I stepped back against the fence and watched Jem
play. It was the first time I'd seen him with a group of his peers.
He'd never been in day care, never had anybody at his birthday
parties who was under thirty, yet he seemed perfectly at home. Ten
kids were now involved in his wall ball game. Jem and Travis were
rewriting the rules so more could play.
"It's hard," a woman said.
I looked over. It was the redheaded woman who'd just
dropped off her kid. I tried to match her sympathetic smile. "What's
hard?"
"Leaving your child — it's hard, isn't it?"
I opened my mouth, tried to form an explanation about
my non-relationship to Jem, then just nodded. The mother patted my
arm in camaraderie and drifted away.
I looked over at the kindergarten teacher. She was
crouching to talk face-to-face with yet another visitor, a pale child
with messed-up hair and an untucked shirt.

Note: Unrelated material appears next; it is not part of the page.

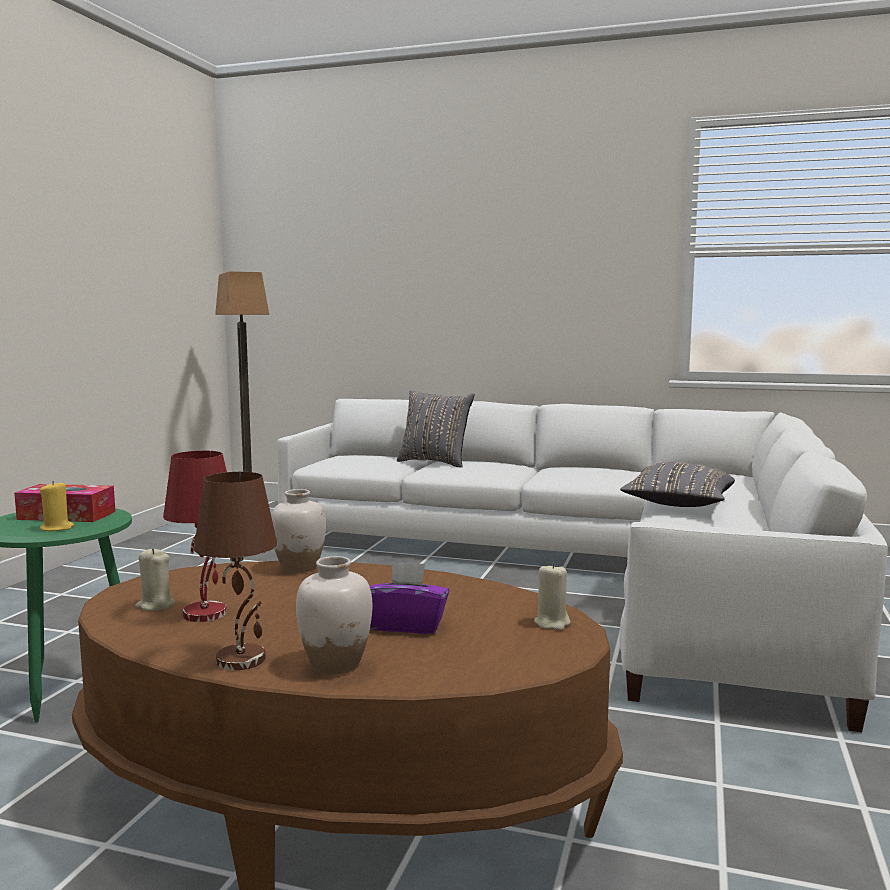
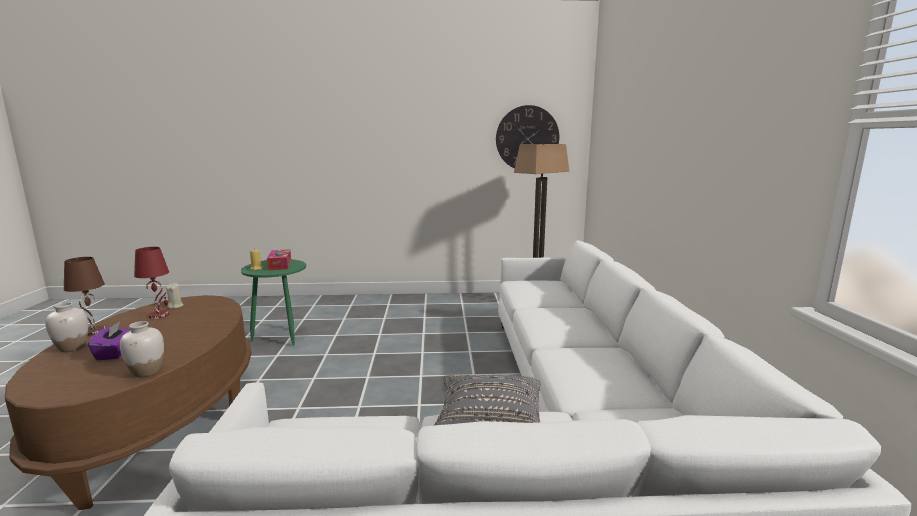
camera: 70 degrees right, 5 degrees up
white vase [271,489,326,573] -> white vase moved to [120,321,164,378]
grey pillow [397,390,475,467] -> none
beige candle [534,563,570,630] -> none
none -> wall clock [496,105,559,169]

My stomach twisted when I
recognized him. It was Michael Brandon, Aaron and Ines's kid. His
mother was standing over him, trying to fix his cowlicks.
Ines wore her usual earth tones — a tan and
chocolate quilt jacket over white blouse, khakis, cord sandals. Her
ancho-colored hair was tied back in a butterfly clasp.
The teacher tried to coax a smile out of Michael.
When that didn't work, she called a kindergartner over. Neither
Michael nor the other kid looked thrilled about the pair-up, but
Michael reluctantly allowed the boy to lead him onto the playground.
As Michael approached the wall ball game, Jem zeroed
in on him and came over grinning. Jem knew a fellow newbie when he
saw one. He took Michael's hand and started explaining the rules of
the game.
Ines Brandon saw me as she turned to leave. She
hesitated, then continued walking.
I followed her down the steps, past a few other
parents. Halfway to the curb, I caught her arm.